I knew from my Iowa run that the “wall” was out there waiting for me. The difference now was that I ran with Lake Michigan “Mom” by my side, so I looked forward to it. I knew what was waiting on the other side. Peace, ease, rhythm, flow. Over 130 miles were behind me now. During training, I ran almost exclusively on trails and dirt roads. The asphalt jungle is a body wrecker. It should be outlawed. I had put in months and thousands of miles with no major injuries and I know it is because I stayed off the hard stuff. The first five days of this run had been nothing but the hard stuff and my legs were revolting. The discomfort was made bearable because the voices in my head would drown out the pain. Like a kid being ignored, each day my mind got more and more upset, yelling at me with greater frequency. Today it was nonstop. All the signs were there. I knew where this was heading…into the dark place. The real dark place.

As the sun began to set on Day 6, somewhere around the 20 mile mark, I spotted the RV just up ahead. I had never hated running so much in my life. One negative thought after another filled my head. Every self-doubting voice and sentiment you could ever imagine was running through me. It was a feeling of desperation. The temptation to quit, to just quiet the voices and make it all stop was strong.

Normally, Jarred and I would chat about something at each stop. We are the best of friends and conversation almost always comes quite naturally. Not now. I told him what was happening and he understood, having been with me in 2009. I told him the pace was gonna get real slow but not to worry, I’d get there, beyond the “wall.” Nothing else was said. I put my earphones in, not to listen to music, but to muffle any outside noise. I wanted to go into the hole as deeply as I could. I wanted to experience it fully.

If you have never run beyond what you thought you were capable, be it a 5k, 10k, marathon or longer, this may seem hard to understand. I had run nearly six marathons to get here. I wasn’t gonna blast music and try and run around it or from it. I was going into it and through it. Almost immediately it started to happen. The voices in my head were loud yet they really didn’t “say” anything, they just conveyed this sadness, this doubt and desperation that it was over, that this was impossible for me, that I would fail. I would not allow the thoughts to take me, I would accept them, let them keep coming, remain unattached. Breathe, breathe, breathe.

My pace was barely faster than a walk but that was of little consequence. This had nothing to do with time. I was entering into a place of no time, a place where–if I could let it all go, if I could continue deeper and deeper into the hole–I would disappear. I would no longer be separate from the lake, or the countryside, or the pavement that had been beating me. I would become one with it. Connected. In the flow.

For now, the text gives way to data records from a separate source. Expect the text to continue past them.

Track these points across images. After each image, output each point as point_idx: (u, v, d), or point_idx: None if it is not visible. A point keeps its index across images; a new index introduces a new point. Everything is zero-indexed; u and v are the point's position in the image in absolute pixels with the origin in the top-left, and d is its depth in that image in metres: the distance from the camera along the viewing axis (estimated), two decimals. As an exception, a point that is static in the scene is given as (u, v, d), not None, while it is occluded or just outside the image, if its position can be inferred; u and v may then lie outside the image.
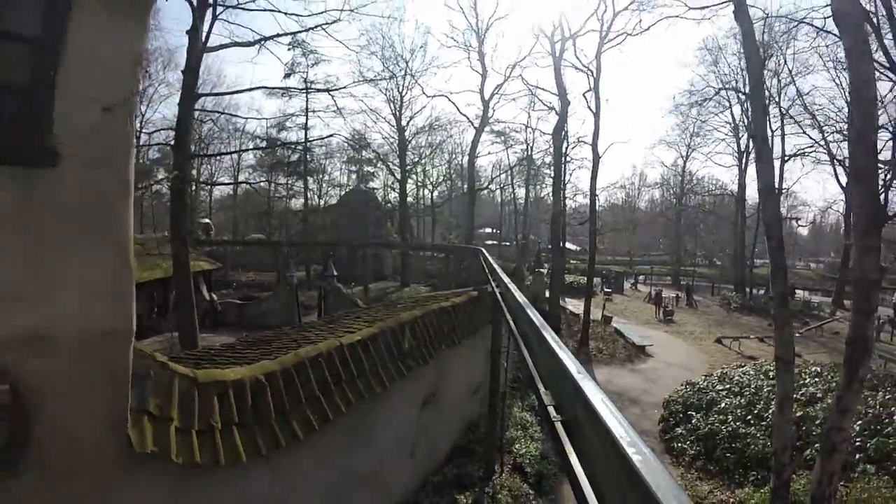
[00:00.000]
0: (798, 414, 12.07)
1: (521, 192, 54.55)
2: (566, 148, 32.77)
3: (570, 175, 36.98)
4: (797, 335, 23.78)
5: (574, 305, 28.25)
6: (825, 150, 33.85)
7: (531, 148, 44.62)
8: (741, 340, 21.93)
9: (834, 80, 31.62)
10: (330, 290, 22.75)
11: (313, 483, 6.11)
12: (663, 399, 14.47)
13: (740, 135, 37.62)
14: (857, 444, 10.84)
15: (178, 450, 4.10)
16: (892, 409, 12.15)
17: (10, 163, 2.59)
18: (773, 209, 7.14)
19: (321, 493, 6.27)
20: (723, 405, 12.77)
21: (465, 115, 46.57)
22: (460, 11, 42.49)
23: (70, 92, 2.73)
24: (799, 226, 42.17)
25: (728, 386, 14.19)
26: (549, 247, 30.91)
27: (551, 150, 30.87)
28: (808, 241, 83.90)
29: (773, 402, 12.55)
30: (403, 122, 37.35)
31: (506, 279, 9.51)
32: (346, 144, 45.33)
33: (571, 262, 61.87)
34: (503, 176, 51.35)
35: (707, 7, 18.93)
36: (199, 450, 4.28)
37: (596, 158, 21.64)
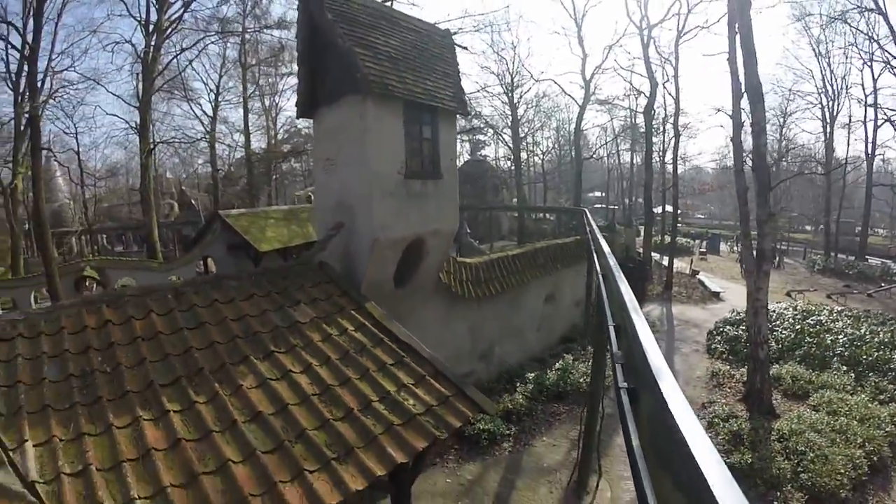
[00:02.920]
0: (798, 326, 16.34)
1: (627, 157, 57.57)
2: (663, 120, 36.17)
3: (669, 142, 39.77)
4: (866, 295, 25.41)
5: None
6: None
7: (634, 116, 47.55)
8: (805, 294, 24.61)
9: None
10: (464, 244, 28.92)
11: (493, 323, 12.14)
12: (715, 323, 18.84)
13: (825, 103, 37.99)
14: (839, 351, 14.71)
15: (453, 286, 10.19)
16: (877, 333, 15.70)
17: (433, 178, 8.58)
18: (741, 184, 11.59)
19: (495, 330, 12.31)
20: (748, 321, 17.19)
21: (569, 95, 50.23)
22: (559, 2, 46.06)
23: (442, 155, 8.67)
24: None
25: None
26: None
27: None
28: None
29: (783, 323, 16.86)
30: (515, 100, 42.16)
31: (596, 231, 14.82)
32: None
33: (679, 224, 63.77)
34: (609, 143, 54.71)
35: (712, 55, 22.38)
36: (460, 289, 10.37)
37: (677, 136, 26.12)
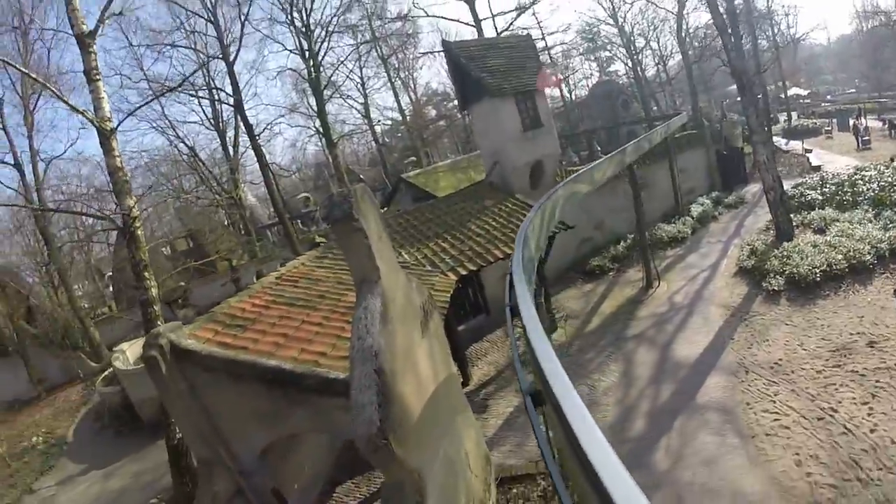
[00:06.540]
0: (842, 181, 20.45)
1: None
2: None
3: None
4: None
5: (789, 145, 35.34)
6: None
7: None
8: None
9: None
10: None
11: (600, 205, 19.41)
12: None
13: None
14: (870, 196, 17.80)
15: (563, 184, 17.85)
16: None
17: (538, 128, 16.21)
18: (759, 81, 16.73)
19: (604, 209, 19.57)
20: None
21: (663, 7, 51.02)
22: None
23: (540, 112, 16.22)
24: None
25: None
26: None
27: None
28: None
29: (836, 179, 20.99)
30: (619, 22, 45.53)
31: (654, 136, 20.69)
32: (578, 39, 53.78)
33: (825, 103, 61.04)
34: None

Tears began flowing down my face and my breath was broken up by sobs. If you allow it, it becomes an out-of-body experience. You literally run out of your mind. There is a huge pull to stop, to return to safety, but there is no real safety in doing so. The safety lies just beyond where you think you are capable. That is the place where you find connection to the best of who you can be. You tap into the flow. You become part of everything and nothing.

The day was done. I have no idea how long those last miles took. I stumbled into the RV completely empty. COMPLETELY EMPTY. The run would begin anew tomorrow.

"I knew where this was heading, into a dark place. A real dark place."